By , on September 28, 2017


Toshiba and a consortium led by Bain Capital Private Equity signed a deal Thursday for the sale of the Japanese electronics company's computer memory chip business, a move long opposed by Toshiba's U.S. joint venture partner Western Digital. (Photo: Toshiba/Facebook)
Toshiba and a consortium led by Bain Capital Private Equity signed a deal Thursday for the sale of the Japanese electronics company’s computer memory chip business, a move long opposed by Toshiba’s U.S. joint venture partner Western Digital. (Photo: Toshiba/Facebook)

TOKYO — Toshiba and a consortium led by Bain Capital Private Equity signed a deal Thursday for the sale of the Japanese electronics company’s computer memory chip business, a move long opposed by Toshiba’s U.S. joint venture partner Western Digital.

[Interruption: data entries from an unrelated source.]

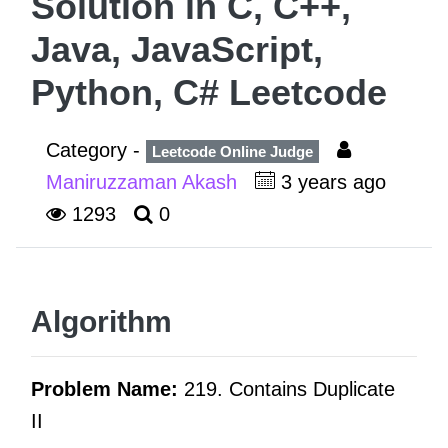
Solution in C, C++,
Java, JavaScript,
Python, C# Leetcode
Category -
Leetcode Online Judge
Maniruzzaman Akash
3 years ago
1293
0
Algorithm
Problem Name:
219. Contains Duplicate
II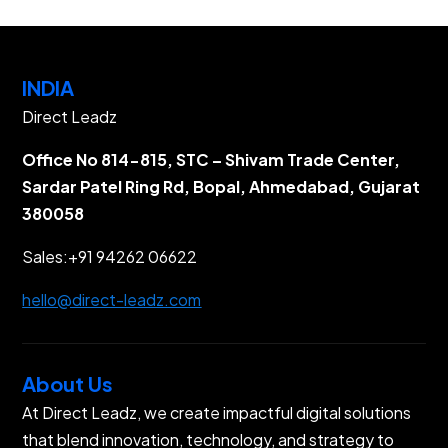
INDIA
Direct Leadz
Office No 814-815, STC – Shivam Trade Center,
Sardar Patel Ring Rd, Bopal, Ahmedabad, Gujarat
380058
Sales:
+91 94262 06622
hello@direct-leadz.com
About Us
At Direct Leadz, we create impactful digital solutions
that blend innovation, technology, and strategy to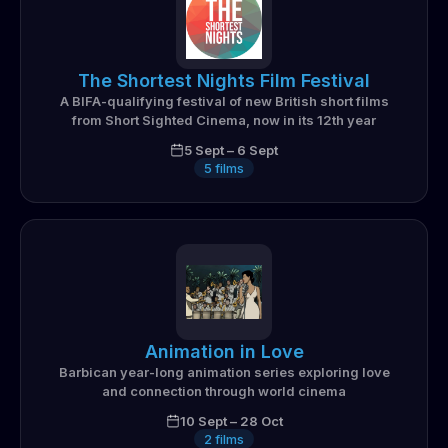
The Shortest Nights Film Festival
A BIFA-qualifying festival of new British short films
from Short Sighted Cinema, now in its 12th year
5 Sept
–
6 Sept
5
films
Animation in Love
Barbican year-long animation series exploring love
and connection through world cinema
10 Sept
–
28 Oct
2
films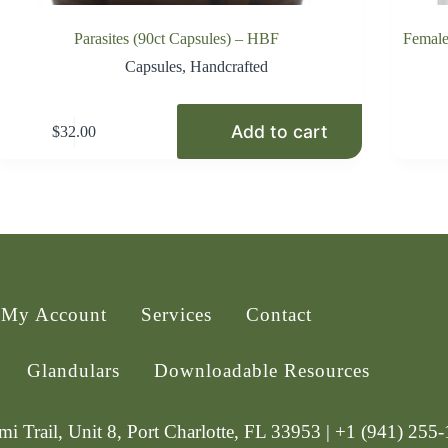
Parasites (90ct Capsules) – HBF
Female
Capsules
,
Handcrafted
Add to cart
$
32.00
My Account
Services
Contact
Glandulars
Downloadable Resources
i Trail, Unit 8, Port Charlotte, FL 33953 | +1 (941) 255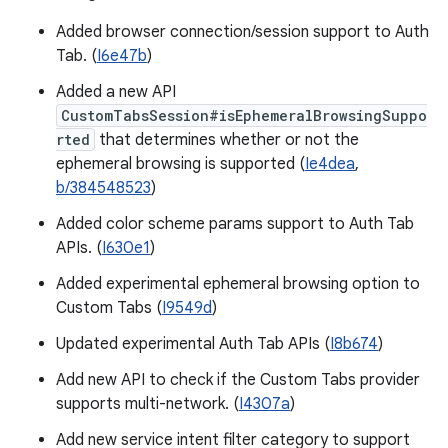
Added browser connection/session support to Auth
Tab. (
I6e47b
)
Added a new API
CustomTabsSession#isEphemeralBrowsingSuppo
rted
that determines whether or not the
ephemeral browsing is supported (
Ie4dea
,
b/384548523
)
Added color scheme params support to Auth Tab
APIs. (
I630e1
)
Added experimental ephemeral browsing option to
Custom Tabs (
I9549d
)
Updated experimental Auth Tab APIs (
I8b674
)
Add new API to check if the Custom Tabs provider
supports multi-network. (
I4307a
)
Add new service intent filter category to support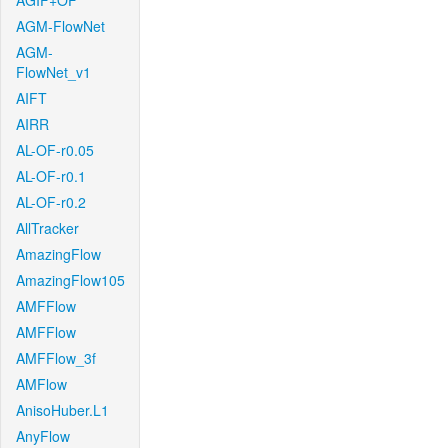
AGIF+OF
AGM-FlowNet
AGM-
FlowNet_v1
AIFT
AIRR
AL-OF-r0.05
AL-OF-r0.1
AL-OF-r0.2
AllTracker
AmazingFlow
AmazingFlow105
AMFFlow
AMFFlow
AMFFlow_3f
AMFlow
AnisoHuber.L1
AnyFlow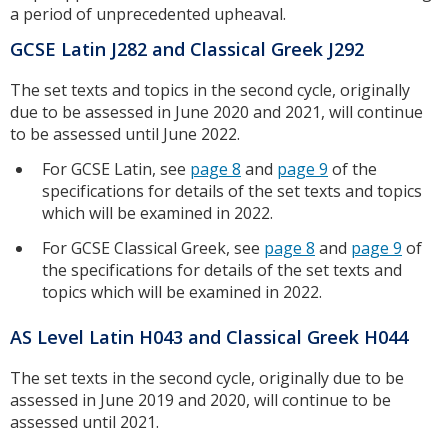
a period of unprecedented upheaval.
GCSE Latin J282 and Classical Greek J292
The set texts and topics in the second cycle, originally
due to be assessed in June 2020 and 2021, will continue
to be assessed until June 2022.
For GCSE Latin, see
page 8
and
page 9
of the
specifications for details of the set texts and topics
which will be examined in 2022.
For GCSE Classical Greek, see
page 8
and
page 9
of
the specifications for details of the set texts and
topics which will be examined in 2022.
AS Level Latin H043 and Classical Greek H044
The set texts in the second cycle, originally due to be
assessed in June 2019 and 2020, will continue to be
assessed until 2021.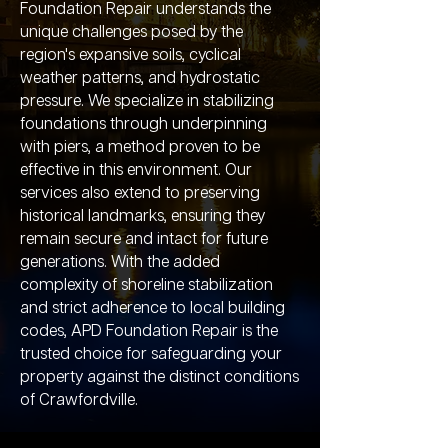
Foundation Repair understands the
unique challenges posed by the
region's expansive soils, cyclical
weather patterns, and hydrostatic
pressure. We specialize in stabilizing
foundations through underpinning
with piers, a method proven to be
effective in this environment. Our
services also extend to preserving
historical landmarks, ensuring they
remain secure and intact for future
generations. With the added
complexity of shoreline stabilization
and strict adherence to local building
codes, APD Foundation Repair is the
trusted choice for safeguarding your
property against the distinct conditions
of Crawfordville.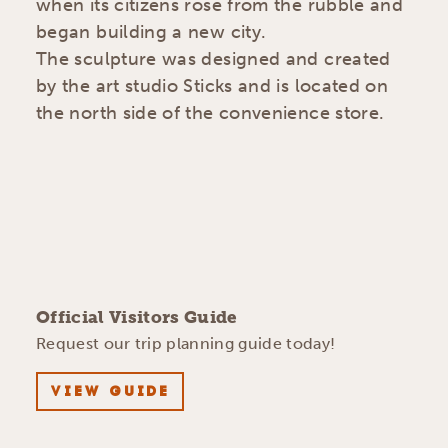
when its citizens rose from the rubble and
began building a new city.
The sculpture was designed and created
by the art studio Sticks and is located on
the north side of the convenience store.
Official Visitors Guide
Request our trip planning guide today!
VIEW GUIDE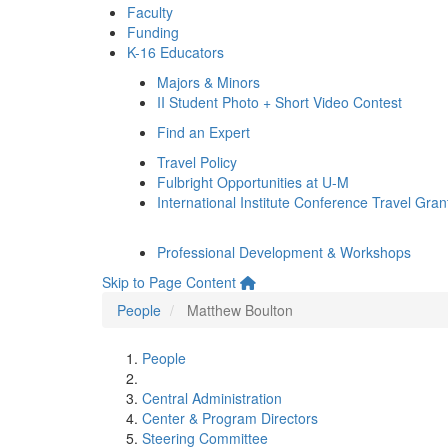
Faculty
Funding
K-16 Educators
Majors & Minors
II Student Photo + Short Video Contest
Find an Expert
Travel Policy
Fulbright Opportunities at U-M
International Institute Conference Travel Gran
Professional Development & Workshops
Skip to Page Content
People
Matthew Boulton
People
Central Administration
Center & Program Directors
Steering Committee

The consortium includes Apple Inc. and Dell Technologies Capital as U.S. investors, who will not acquire common stock or voting rights over the business. The sale of Toshiba Memory Corp. is priced at 2 trillion yen ($18 billion).

The deal was widely expected as Tokyo-based Toshiba Corp., which also has railroad and nuclear energy units, had announced it earlier, and the board signed off on it last week.

But Western Digital has repeatedly opposed the sale of the NAND flash-memory SanDisk joint venture, stressing it will continue with legal action. Toshiba reiterated in a statement that it will go ahead with the deal, despite any litigation or moves by Western Digital to block the deal.

Other participants in the consortium include SK Hynix of South Korea, which will invest 395 billion yen ($3.5 billion).

The U.S. investors, which also include Kingston Technology Corp. and Seagate Technology, will invest 415.5 billion yen ($3.7 billion).

But the Japanese companies will hold more than 50 per cent of the common stock in the consortium’s special company, called Pangea, which also plans to get 600 billion yen ($5.3 billion) in loans.

Innovation Network Corp. of Japan and the Development Bank of Japan have also expressed interest in putting money into Pangea, Toshiba said.

The share transfer will close by the end of March next year, it said.

Toshiba has been battered by massive losses related to its U.S. nuclear operations at Westinghouse Electric Co., which filed for bankruptcy earlier this year.

Toshiba’s massive red ink began with reactors it has been building in the U.S. which are still unfinished, partly because of beefed-up safety regulations following the 2011 Fukushima nuclear disaster in northeastern Japan.

Toshiba’s earnings reports initially failed to get endorsements from its auditors, meaning that it could have been delisted. But the auditors finally signed off in August after an investigation that centred on whether Toshiba had known in advance about the losses that emerged related to Westinghouse’s acquisition of CB&I Stone & Webster, a nuclear construction and services business.

Toshiba’s main responsibility ironically now consists of keeping under control and decommissioning the Fukushima Dai-ichi nuclear plant, where three reactors sank into meltdowns after a massive earthquake and tsunami in 2011.